- [Task]: All lines holding the string "service" should be copied from the data below.

==================================================

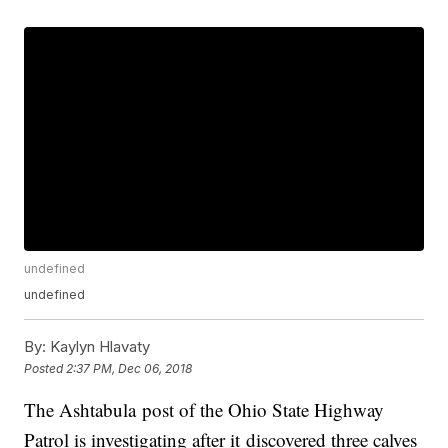
undefined
undefined
By:
Kaylyn Hlavaty
Posted
2:37 PM, Dec 06, 2018
The Ashtabula post of the Ohio State Highway
Patrol is investigating after it discovered three calves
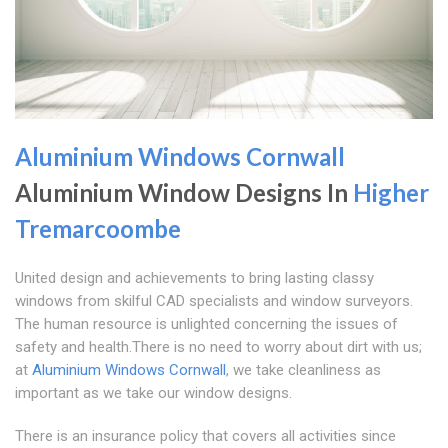
Aluminium Windows Cornwall
Aluminium Window Designs In
Higher
Tremarcoombe
United design and achievements to bring lasting classy
windows from skilful CAD specialists and window surveyors.
The human resource is unlighted concerning the issues of
safety and health.There is no need to worry about dirt with us;
at
Aluminium Windows Cornwall
, we take cleanliness as
important as we take our window designs.
There is an insurance policy that covers all activities since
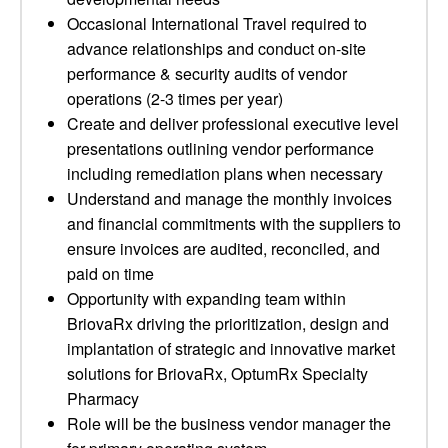
Occasional International Travel required to
advance relationships and conduct on-site
performance & security audits of vendor
operations (2-3 times per year)
Create and deliver professional executive level
presentations outlining vendor performance
including remediation plans when necessary
Understand and manage the monthly invoices
and financial commitments with the suppliers to
ensure invoices are audited, reconciled, and
paid on time
Opportunity with expanding team within
BriovaRx driving the prioritization, design and
implantation of strategic and innovative market
solutions for BriovaRx, OptumRx Specialty
Pharmacy
Role will be the business vendor manager the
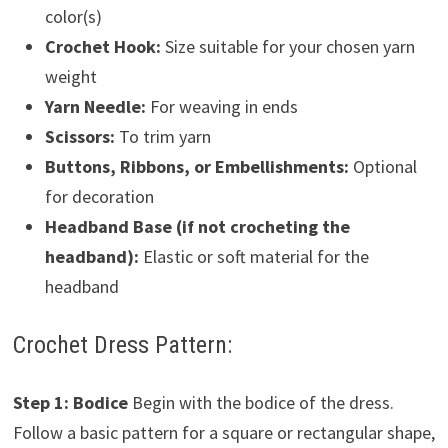
color(s)
Crochet Hook:
Size suitable for your chosen yarn
weight
Yarn Needle:
For weaving in ends
Scissors:
To trim yarn
Buttons, Ribbons, or Embellishments:
Optional
for decoration
Headband Base (if not crocheting the
headband):
Elastic or soft material for the
headband
Crochet Dress Pattern:
Step 1: Bodice
Begin with the bodice of the dress.
Follow a basic pattern for a square or rectangular shape,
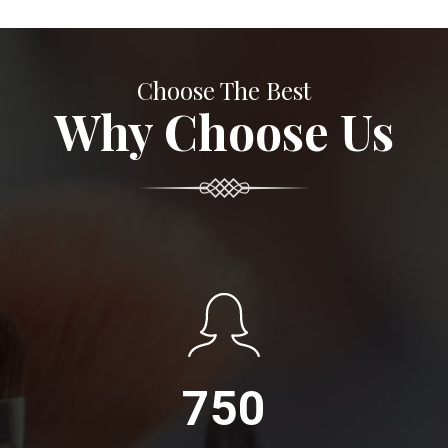
Choose The Best
Why Choose Us
750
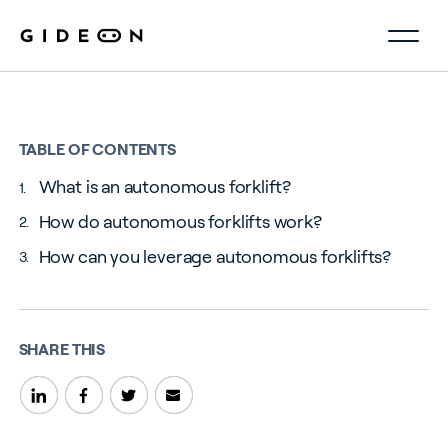
TABLE OF CONTENTS
What is an autonomous forklift?
How do autonomous forklifts work?
How can you leverage autonomous forklifts?
SHARE THIS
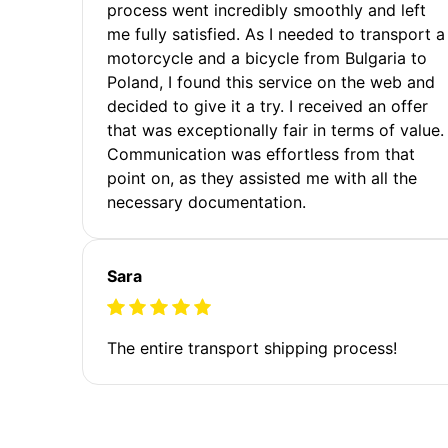
process went incredibly smoothly and left
me fully satisfied. As I needed to transport a
motorcycle and a bicycle from Bulgaria to
Poland, I found this service on the web and
decided to give it a try. I received an offer
that was exceptionally fair in terms of value.
Communication was effortless from that
point on, as they assisted me with all the
necessary documentation.
Sara
The entire transport shipping process!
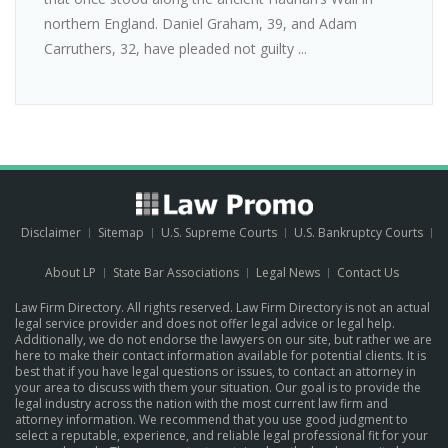
northern England. Daniel Graham, 39, and Adam
Carruthers, 32, have pleaded not guilty ...
Disclaimer
Sitemap
U.S. Supreme Courts
U.S. Bankruptcy Courts
About LP
State Bar Associations
Legal News
Contact Us
Law Firm Directory. All rights reserved. Law Firm Directory is not an actual
legal service provider and does not offer legal advice or legal help.
Additionally, we do not endorse the lawyers on our site, but rather we are
here to make their contact information available for potential clients. It is
best that if you have legal questions or issues, to contact an attorney in
your area to discuss with them your situation. Our goal is to provide the
legal industry across the nation with the most current law firm and
attorney information. We recommend that you use good judgment to
select a reputable, experience, and reliable legal professional fit for your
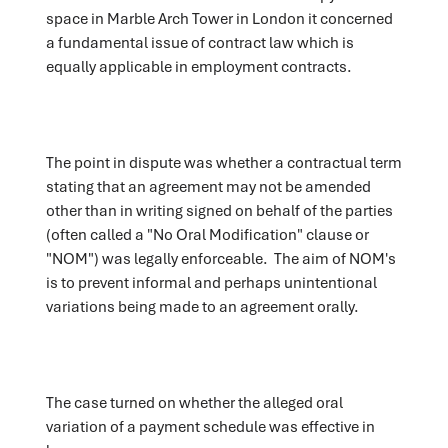
space in Marble Arch Tower in London it concerned
a fundamental issue of contract law which is
equally applicable in employment contracts.
The point in dispute was whether a contractual term
stating that an agreement may not be amended
other than in writing signed on behalf of the parties
(often called a "No Oral Modification" clause or
"NOM") was legally enforceable. The aim of NOM's
is to prevent informal and perhaps unintentional
variations being made to an agreement orally.
The case turned on whether the alleged oral
variation of a payment schedule was effective in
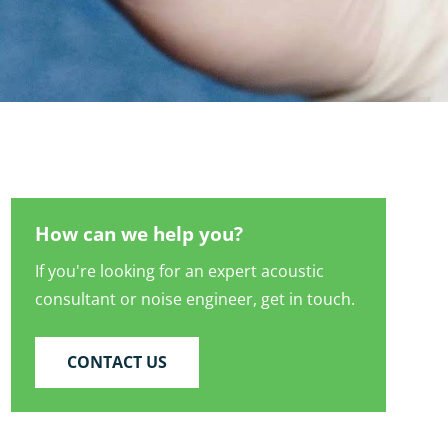
How can we help you?
If you're looking for an expert acoustic
consultant or noise engineer, get in touch.
CONTACT US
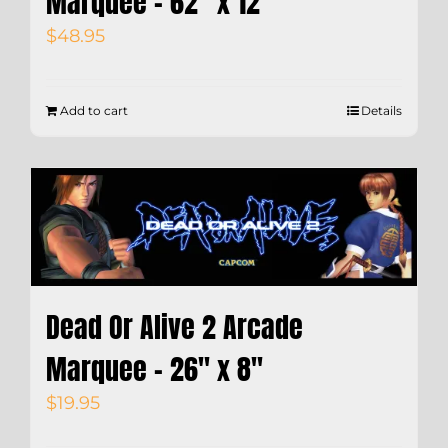
Marquee – 62″ x 12″
$
48.95
Add to cart
Details
Dead Or Alive 2 Arcade
Marquee – 26″ x 8″
$
19.95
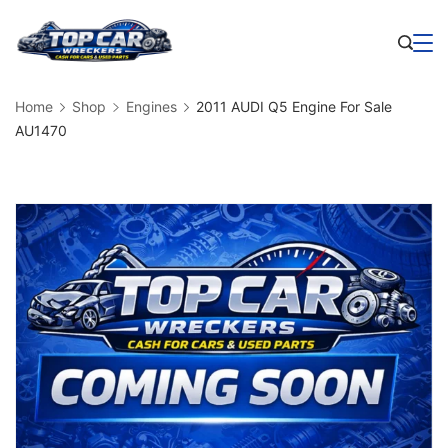
Skip
to
Business
content
Home
Shop
Engines
2011 AUDI Q5 Engine For Sale
AU1470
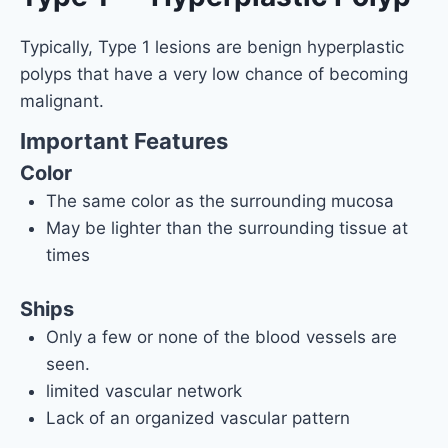
Typically, Type 1 lesions are benign hyperplastic
polyps that have a very low chance of becoming
malignant.
Important Features
Color
The same color as the surrounding mucosa
May be lighter than the surrounding tissue at
times
Ships
Only a few or none of the blood vessels are
seen.
limited vascular network
Lack of an organized vascular pattern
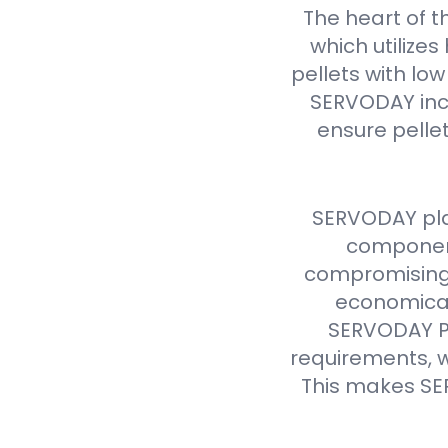
The heart of t
which utilize
pellets with lo
SERVODAY inc
ensure pellet
SERVODAY pla
component
compromising 
economical
SERVODAY Pe
requirements, w
This makes SE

==================================================

- [Solution]:
Poland, I found this service on the web and
legal service provider and does not offer legal advice or legal help.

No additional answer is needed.